Task prompt = Count every line below that contains "buttons", then give that count and nothing else.

Provided material: Begin

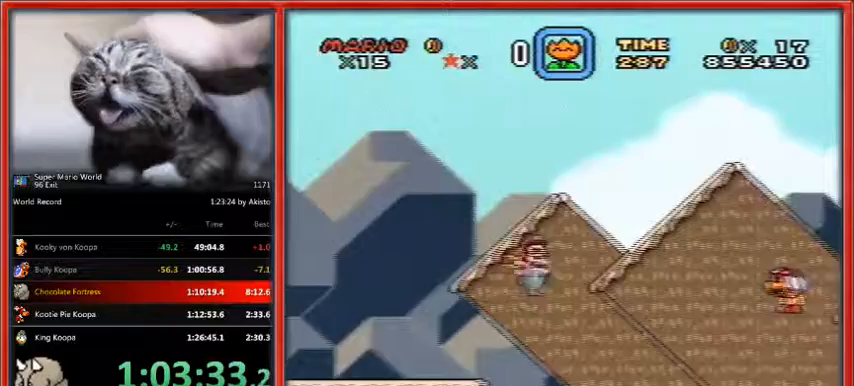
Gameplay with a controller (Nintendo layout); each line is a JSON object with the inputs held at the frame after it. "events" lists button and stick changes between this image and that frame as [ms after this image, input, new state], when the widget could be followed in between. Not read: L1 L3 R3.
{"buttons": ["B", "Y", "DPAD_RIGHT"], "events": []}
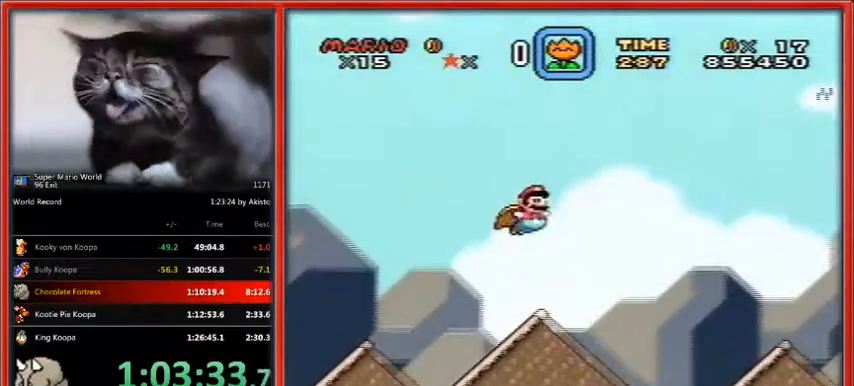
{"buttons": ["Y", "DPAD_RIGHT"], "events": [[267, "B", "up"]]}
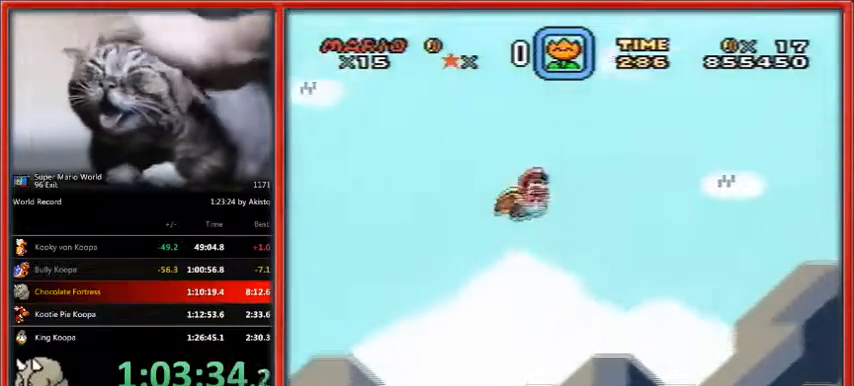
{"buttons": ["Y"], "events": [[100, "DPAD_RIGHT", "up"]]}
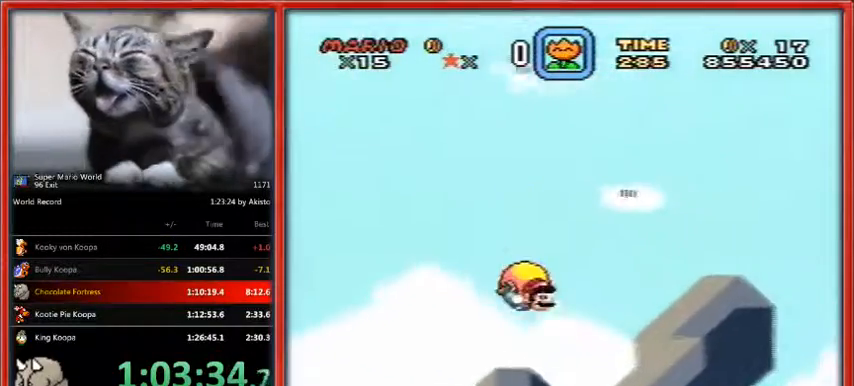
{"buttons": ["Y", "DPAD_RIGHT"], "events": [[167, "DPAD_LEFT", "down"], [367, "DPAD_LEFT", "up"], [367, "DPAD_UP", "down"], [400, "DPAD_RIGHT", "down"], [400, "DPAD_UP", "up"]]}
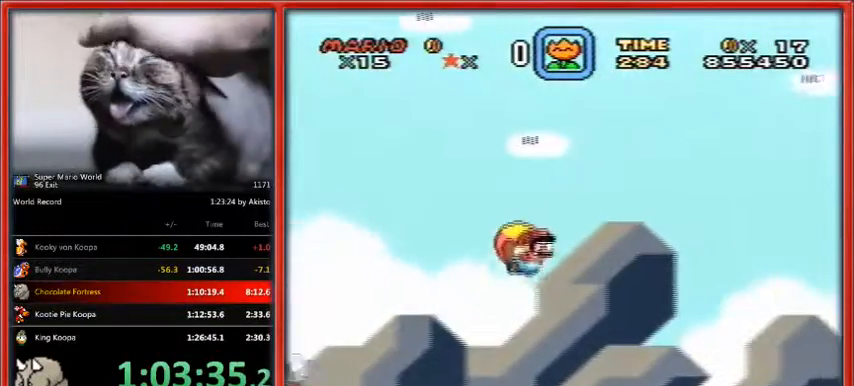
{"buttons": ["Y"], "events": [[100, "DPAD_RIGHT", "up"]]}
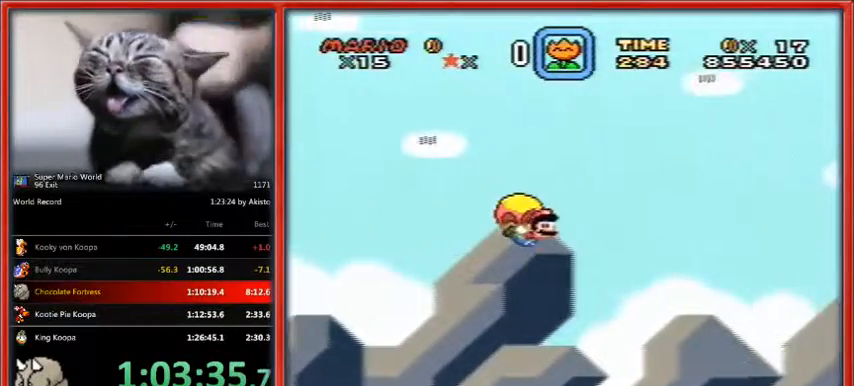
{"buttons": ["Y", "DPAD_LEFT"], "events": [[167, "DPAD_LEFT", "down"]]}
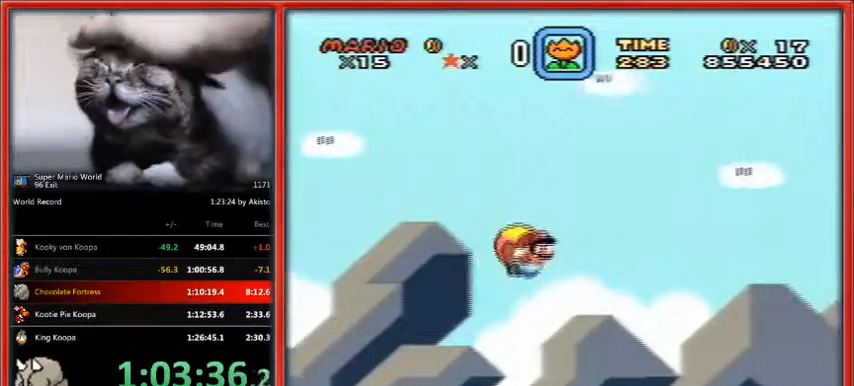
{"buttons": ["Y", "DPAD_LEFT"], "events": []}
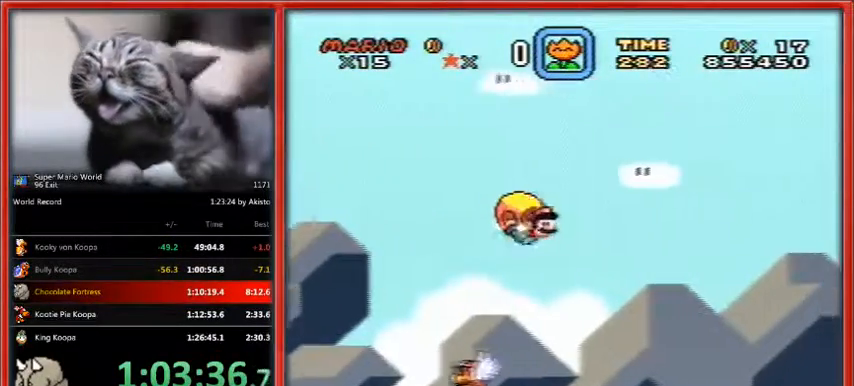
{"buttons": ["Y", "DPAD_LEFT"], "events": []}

Provided material: End

Exercise output = 8